Она как будто отгоняет эмоции и через несколько секунд возвращается в нормальное состояние и улыбается увереннее.
– Ты ложишься? – присоединяется к нам Хардин.
По пути ко мне он хватает с тарелки очередное кленовое пирожное. Я знала, что они ему понравились больше, чем он сказал Карен.
– Иди спать, я просто устала.
Карен обнимает меня и целует в щеку, прежде чем Хардин утащит меня за руку из кухни.
Вздыхая, поднимаюсь по лестнице.
– Что-то происходит, я волнуюсь за нее и Лэндона.
– Уверен, все в порядке, – замечает мне Хардин и ведет наверх в свою комнату.
Дверь спальной Лэндона закрыта, света не видно.
– Он спит.
Вхожу в комнату Хардина и сразу чувствую себя так комфортно, как дома. Окно с эркером, новый стол и стул – все заменили после того, как Хардин в прошлый раз все побил. После того вечера я приезжала к Скоттам, но не обращала внимания на детали. Сейчас я снова здесь и хочу насладиться каждой секундой.

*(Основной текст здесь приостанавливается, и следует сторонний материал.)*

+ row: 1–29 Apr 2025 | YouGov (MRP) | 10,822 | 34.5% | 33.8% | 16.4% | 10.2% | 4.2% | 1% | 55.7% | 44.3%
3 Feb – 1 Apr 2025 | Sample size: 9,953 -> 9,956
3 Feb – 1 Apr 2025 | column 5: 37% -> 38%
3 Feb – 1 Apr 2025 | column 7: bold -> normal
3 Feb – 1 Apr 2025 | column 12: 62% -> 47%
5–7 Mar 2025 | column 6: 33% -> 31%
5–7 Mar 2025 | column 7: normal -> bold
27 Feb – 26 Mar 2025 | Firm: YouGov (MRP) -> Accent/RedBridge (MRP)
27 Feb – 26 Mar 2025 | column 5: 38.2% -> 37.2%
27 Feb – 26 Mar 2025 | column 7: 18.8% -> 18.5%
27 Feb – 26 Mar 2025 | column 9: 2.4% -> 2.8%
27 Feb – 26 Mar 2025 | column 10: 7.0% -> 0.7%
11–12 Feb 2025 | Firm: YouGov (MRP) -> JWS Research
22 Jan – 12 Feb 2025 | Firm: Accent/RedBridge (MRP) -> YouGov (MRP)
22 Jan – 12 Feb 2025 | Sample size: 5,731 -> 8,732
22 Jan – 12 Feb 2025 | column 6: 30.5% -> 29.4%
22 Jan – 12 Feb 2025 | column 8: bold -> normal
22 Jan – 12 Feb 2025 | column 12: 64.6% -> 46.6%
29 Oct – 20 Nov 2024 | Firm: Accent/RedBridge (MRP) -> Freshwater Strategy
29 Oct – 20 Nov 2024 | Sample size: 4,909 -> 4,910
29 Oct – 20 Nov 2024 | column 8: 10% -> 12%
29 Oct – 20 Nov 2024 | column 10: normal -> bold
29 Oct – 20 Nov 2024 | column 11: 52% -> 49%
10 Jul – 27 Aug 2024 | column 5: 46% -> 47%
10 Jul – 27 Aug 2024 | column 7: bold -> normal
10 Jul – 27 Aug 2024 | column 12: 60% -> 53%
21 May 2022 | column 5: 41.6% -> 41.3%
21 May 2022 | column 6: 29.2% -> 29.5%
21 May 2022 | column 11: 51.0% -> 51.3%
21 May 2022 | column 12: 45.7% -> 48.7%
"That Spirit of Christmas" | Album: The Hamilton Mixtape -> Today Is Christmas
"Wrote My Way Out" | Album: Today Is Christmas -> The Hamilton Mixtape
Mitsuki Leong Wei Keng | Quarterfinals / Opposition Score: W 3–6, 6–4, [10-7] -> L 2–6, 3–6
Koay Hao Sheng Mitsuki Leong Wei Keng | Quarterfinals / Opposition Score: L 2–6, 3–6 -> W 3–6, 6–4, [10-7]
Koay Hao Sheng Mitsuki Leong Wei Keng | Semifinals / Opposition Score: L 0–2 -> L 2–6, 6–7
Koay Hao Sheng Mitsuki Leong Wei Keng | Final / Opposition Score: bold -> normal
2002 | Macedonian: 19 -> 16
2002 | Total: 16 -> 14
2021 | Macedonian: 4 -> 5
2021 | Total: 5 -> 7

– Что не так? – Голос Хардина возвращает меня на землю.
Я оглядываю комнату, вспоминая, как осталась здесь у него в первый раз.
– Всего лишь воспоминания, – разуваясь, отвечаю я.
Хардин ухмыляется:
– Воспоминания, да? – Он, как обычно, стягивает черную футболку через голову и кидает мне, еще больше погружая в воспоминания. – Может, поделишься?
На очереди – джинсы. Хардин быстрым движением спускает их, утаптывая на полу в кучу.
– Ну… – Он поднимает руки, чтобы потянуться, и я замолкаю, любуясь его татуированным торсом. – Я вспомнила, как осталась у тебя здесь в первый раз.
Забавно, Хардин тогда тоже впервые ночевал в этой комнате.
– Ну и что?
– Ничего особенного, – пожимаю я плечами.
Под его пытливым взглядом приступаю к раздеванию. Складываю джинсы и рубашку и затем надеваю его черную футболку.
– Снимай лифчик, – поднимает бровь Хардин и сверкает темно-зелеными глазами.
Снимаю бюстгальтер и забираюсь к нему в кровать.
– Теперь рассказывай, о чем ты думаешь?
Он притягивает меня за талию, кладет руку мне на бедро. Лежу от него близко-близко. Его пальцы ныряют в мои кружевные трусики, и я чувствую, как по позвоночнику, пронзая все тело, пробегает холодок.
– Я думала о той ночи, когда мне позвонил Лэндон. – Я смотрю на Хардина, проверяя выражение его лица. – Ты тогда устроил здесь жуткий беспорядок.
При воспоминании о разбитом вдребезги китайском фарфоре меня передергивает.
– Да, я помню, – тихо отвечает Хардин, рисуя замысловатые узоры на моей обнаженной коже. Затем он добирается до волос и играет с локоном, не отрывая от меня глаз.
– Я тогда испугалась, – признаюсь я. – Не тебя, а твоих слов.
– Я подтвердил тогда опасения, да?
– Думаю, да, – отвечаю я. – Но ты тогда извинился.
Хардин сжимает кулаки и смотрит вдаль.
– Да, чтобы на следующий день наговорить еще больший бред.
Я знаю, куда он клонит. Пытаюсь сесть, но его ладонь спускается мне на бедро и прижимает.
– Я уже тогда тебя любил.
– Правда?
Он кивает, еще крепче сжимая мое бедро.
– Да.
– Как ты понял? – тихо спрашиваю я.
Хардин и ранее говорил, что в ту ночь он понял, что любит меня, но не вдавался в подробности. Сейчас я спросила в надежде получить ответ.
– Просто понял. Между прочим, я знаю, чем ты сейчас займешься, – улыбается он.
– Чем же? – Я кладу ладонь ему на живот, закрывая татуировку мотылька.
– Какая ты любопытная.
Он берет прядь моих волос, с которой играл до этого, накручивает на кулак и игриво тянет вниз.
На мгновение он отпускает прядь, но только для того, чтобы захватить всю шевелюру. Он тянет волосы вниз, чтобы я смотрела на него.